Фрагмент страницы:
——————————

«Феноменология духа» в интерпретации Роберта Брэндома. Интервью с Игорем Джохадзе
Беседа по случаю выхода книги Игоря Джохадзе «Брэндом о Гегеле: опыт аналитического прочтения “Феноменологии духа”», посвященной разбору реконструкции главного труда Гегеля.
А.К.: Игорь Давидович, в своей книге Вы обратились не просто к «Феноменологии» Гегеля, а к её аналитической реконструкции, предложенной Робертом Брэндомом. Чем объясняется такой выбор?
И.Д.: Занимаясь англо-американской философией начала XXI в., трудно пройти мимо Гегеля (который для философов-аналитиков постепенно перестает быть bête noire) и различных интерпретаций его учения. Уже поговаривают об «аналитическом гегельянстве», чуть ли не целой традиции, или школе, которая объединяет мыслителей, пытающихся осовременить Гегеля, связать его спекулятивную диалектику с лингвистической философией и неопрагматизмом, с идеями Г. Фреге, Л. Витгенштейна, У. Селларса, Р. Рорти. Одним из лидеров этого течения как раз и является Брэндом, ученик Рорти и Дэвида Льюиса, всю жизнь посвятивший изучению Гегеля. В 2019 году вышли его комментарии к «Феноменологии духа» — книга, писавшаяся медленно и, наверное, мучительно, без малого 40 лет. Эта работа, конечно, не могла не привлечь внимания специалистов, в особенности гегелеведов — как в США, так и в Европе. Издательство «Suhrkamp» уже выпустило её немецкую версию.

——————————

Постановка задачи 1: Почему Джохадзе выбрал для своей книги именно реконструкцию «Феноменологии духа», предложенную Брэндомом? Объясните в одном–трех предложениях, опираясь только на фрагмент интервью.

——————————

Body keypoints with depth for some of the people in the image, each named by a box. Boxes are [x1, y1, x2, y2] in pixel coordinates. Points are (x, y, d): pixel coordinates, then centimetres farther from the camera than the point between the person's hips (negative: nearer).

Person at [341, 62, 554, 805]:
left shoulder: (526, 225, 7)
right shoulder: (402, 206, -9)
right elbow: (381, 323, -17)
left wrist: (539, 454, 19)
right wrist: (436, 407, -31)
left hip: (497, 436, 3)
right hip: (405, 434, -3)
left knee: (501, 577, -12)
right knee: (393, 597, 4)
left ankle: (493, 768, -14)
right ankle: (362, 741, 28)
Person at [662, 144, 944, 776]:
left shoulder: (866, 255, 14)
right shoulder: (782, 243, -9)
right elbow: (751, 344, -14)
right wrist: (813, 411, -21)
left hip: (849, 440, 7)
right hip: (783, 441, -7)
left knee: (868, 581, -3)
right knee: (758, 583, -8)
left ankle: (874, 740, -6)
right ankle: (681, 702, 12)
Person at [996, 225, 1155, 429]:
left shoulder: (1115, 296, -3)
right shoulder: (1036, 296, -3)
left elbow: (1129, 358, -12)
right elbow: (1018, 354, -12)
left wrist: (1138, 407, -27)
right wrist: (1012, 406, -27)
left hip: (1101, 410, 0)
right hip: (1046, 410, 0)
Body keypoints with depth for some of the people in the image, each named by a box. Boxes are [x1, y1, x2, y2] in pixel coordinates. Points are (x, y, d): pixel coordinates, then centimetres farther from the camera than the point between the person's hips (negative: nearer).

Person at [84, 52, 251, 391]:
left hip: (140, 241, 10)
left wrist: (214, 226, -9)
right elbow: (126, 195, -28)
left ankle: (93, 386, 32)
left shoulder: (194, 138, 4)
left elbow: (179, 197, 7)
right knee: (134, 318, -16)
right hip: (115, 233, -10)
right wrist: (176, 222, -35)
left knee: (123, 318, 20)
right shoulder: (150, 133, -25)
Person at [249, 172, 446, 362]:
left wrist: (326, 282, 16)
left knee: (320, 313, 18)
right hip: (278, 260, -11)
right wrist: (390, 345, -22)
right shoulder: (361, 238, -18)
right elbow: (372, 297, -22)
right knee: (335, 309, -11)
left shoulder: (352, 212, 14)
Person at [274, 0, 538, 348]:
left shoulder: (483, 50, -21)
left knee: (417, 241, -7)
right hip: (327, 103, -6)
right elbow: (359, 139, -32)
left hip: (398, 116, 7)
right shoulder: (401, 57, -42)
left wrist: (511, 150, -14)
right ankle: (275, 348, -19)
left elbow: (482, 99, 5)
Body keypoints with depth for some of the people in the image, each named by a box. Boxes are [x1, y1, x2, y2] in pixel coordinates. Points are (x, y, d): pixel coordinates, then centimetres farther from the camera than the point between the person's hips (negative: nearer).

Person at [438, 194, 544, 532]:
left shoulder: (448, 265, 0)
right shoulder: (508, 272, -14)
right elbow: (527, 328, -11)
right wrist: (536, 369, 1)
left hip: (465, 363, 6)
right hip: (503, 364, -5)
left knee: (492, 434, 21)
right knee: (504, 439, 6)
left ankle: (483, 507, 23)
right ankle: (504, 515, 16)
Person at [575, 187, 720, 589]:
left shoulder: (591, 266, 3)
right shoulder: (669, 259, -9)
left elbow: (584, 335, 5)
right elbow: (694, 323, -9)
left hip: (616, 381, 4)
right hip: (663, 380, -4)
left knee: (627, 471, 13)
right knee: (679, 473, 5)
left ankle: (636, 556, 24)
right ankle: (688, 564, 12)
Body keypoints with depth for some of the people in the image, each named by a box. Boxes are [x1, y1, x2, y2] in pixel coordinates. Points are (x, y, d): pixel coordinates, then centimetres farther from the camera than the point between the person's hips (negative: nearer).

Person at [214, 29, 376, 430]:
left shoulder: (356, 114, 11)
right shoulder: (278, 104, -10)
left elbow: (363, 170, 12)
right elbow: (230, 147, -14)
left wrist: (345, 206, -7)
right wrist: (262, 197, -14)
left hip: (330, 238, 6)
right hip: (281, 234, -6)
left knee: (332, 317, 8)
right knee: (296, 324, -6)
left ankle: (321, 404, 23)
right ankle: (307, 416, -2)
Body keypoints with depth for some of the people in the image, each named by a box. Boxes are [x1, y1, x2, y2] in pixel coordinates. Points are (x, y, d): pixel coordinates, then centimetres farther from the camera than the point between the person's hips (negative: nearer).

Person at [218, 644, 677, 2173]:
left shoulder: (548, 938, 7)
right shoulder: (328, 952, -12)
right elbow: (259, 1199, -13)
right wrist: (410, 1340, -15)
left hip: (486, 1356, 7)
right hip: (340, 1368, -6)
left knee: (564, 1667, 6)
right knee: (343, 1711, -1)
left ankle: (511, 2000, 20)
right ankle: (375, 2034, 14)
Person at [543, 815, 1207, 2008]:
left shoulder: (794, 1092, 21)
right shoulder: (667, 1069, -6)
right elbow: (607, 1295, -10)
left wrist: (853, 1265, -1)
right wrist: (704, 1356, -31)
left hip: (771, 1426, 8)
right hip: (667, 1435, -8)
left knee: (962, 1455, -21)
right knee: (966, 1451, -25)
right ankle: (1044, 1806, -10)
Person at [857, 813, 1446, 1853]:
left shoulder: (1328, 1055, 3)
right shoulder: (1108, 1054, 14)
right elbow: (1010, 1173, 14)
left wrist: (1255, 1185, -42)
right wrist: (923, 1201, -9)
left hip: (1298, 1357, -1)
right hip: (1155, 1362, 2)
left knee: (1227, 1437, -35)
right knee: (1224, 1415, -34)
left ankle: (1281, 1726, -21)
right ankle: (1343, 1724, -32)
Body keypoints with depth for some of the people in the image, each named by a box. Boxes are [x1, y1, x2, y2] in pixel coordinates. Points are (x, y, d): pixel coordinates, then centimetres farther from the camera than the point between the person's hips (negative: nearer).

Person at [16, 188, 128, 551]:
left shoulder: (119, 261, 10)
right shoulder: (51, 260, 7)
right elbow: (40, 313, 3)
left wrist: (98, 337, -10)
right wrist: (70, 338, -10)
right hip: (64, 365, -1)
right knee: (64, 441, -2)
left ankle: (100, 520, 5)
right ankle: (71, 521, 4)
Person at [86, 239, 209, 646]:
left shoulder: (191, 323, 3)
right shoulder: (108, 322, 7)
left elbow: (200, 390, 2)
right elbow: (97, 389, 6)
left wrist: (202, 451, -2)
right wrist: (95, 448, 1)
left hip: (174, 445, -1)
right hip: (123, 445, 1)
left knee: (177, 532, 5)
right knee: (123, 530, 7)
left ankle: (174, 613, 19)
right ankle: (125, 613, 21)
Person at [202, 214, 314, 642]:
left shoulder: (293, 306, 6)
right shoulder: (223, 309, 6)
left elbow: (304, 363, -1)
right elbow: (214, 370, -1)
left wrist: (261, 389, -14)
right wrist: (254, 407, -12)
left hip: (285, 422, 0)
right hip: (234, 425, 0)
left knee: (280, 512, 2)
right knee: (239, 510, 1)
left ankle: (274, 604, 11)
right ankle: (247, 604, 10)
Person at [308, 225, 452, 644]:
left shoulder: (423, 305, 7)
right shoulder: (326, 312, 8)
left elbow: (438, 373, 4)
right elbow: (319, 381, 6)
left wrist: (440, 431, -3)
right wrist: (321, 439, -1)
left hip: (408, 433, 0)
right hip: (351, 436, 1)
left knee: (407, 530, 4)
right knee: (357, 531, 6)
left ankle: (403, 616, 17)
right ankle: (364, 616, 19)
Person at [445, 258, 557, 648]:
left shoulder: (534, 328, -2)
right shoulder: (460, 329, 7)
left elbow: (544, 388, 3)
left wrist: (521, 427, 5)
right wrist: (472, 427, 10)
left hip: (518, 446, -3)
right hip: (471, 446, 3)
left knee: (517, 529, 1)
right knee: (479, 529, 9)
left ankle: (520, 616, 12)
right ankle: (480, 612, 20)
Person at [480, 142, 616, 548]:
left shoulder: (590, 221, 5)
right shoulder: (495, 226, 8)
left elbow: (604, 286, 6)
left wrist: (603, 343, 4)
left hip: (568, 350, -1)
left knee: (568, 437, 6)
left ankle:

——————————

Постановка задачи 2: Продублируйте участок листинга от строки, содержащей «left wrist: (440, 431, -3)», до самого конца листинга, включая обе границы.

Разбор решения 1: Занимаясь англо-американской философией начала XXI в., трудно пройти мимо Гегеля и его интерпретаций: уже говорят об «аналитическом гегельянстве», которое связывает его спекулятивную диалектику с лингвистической философией и неопрагматизмом. Брэндом — один из лидеров этого течения, всю жизнь изучавший Гегеля. Его комментарии к «Феноменологии духа», писавшиеся почти 40 лет и вышедшие в 2019 году, не могли не привлечь внимания специалистов.

Разбор решения 2:
left wrist: (440, 431, -3)
right wrist: (321, 439, -1)
left hip: (408, 433, 0)
right hip: (351, 436, 1)
left knee: (407, 530, 4)
right knee: (357, 531, 6)
left ankle: (403, 616, 17)
right ankle: (364, 616, 19)
Person at [445, 258, 557, 648]:
left shoulder: (534, 328, -2)
right shoulder: (460, 329, 7)
left elbow: (544, 388, 3)
left wrist: (521, 427, 5)
right wrist: (472, 427, 10)
left hip: (518, 446, -3)
right hip: (471, 446, 3)
left knee: (517, 529, 1)
right knee: (479, 529, 9)
left ankle: (520, 616, 12)
right ankle: (480, 612, 20)
Person at [480, 142, 616, 548]:
left shoulder: (590, 221, 5)
right shoulder: (495, 226, 8)
left elbow: (604, 286, 6)
left wrist: (603, 343, 4)
left hip: (568, 350, -1)
left knee: (568, 437, 6)
left ankle:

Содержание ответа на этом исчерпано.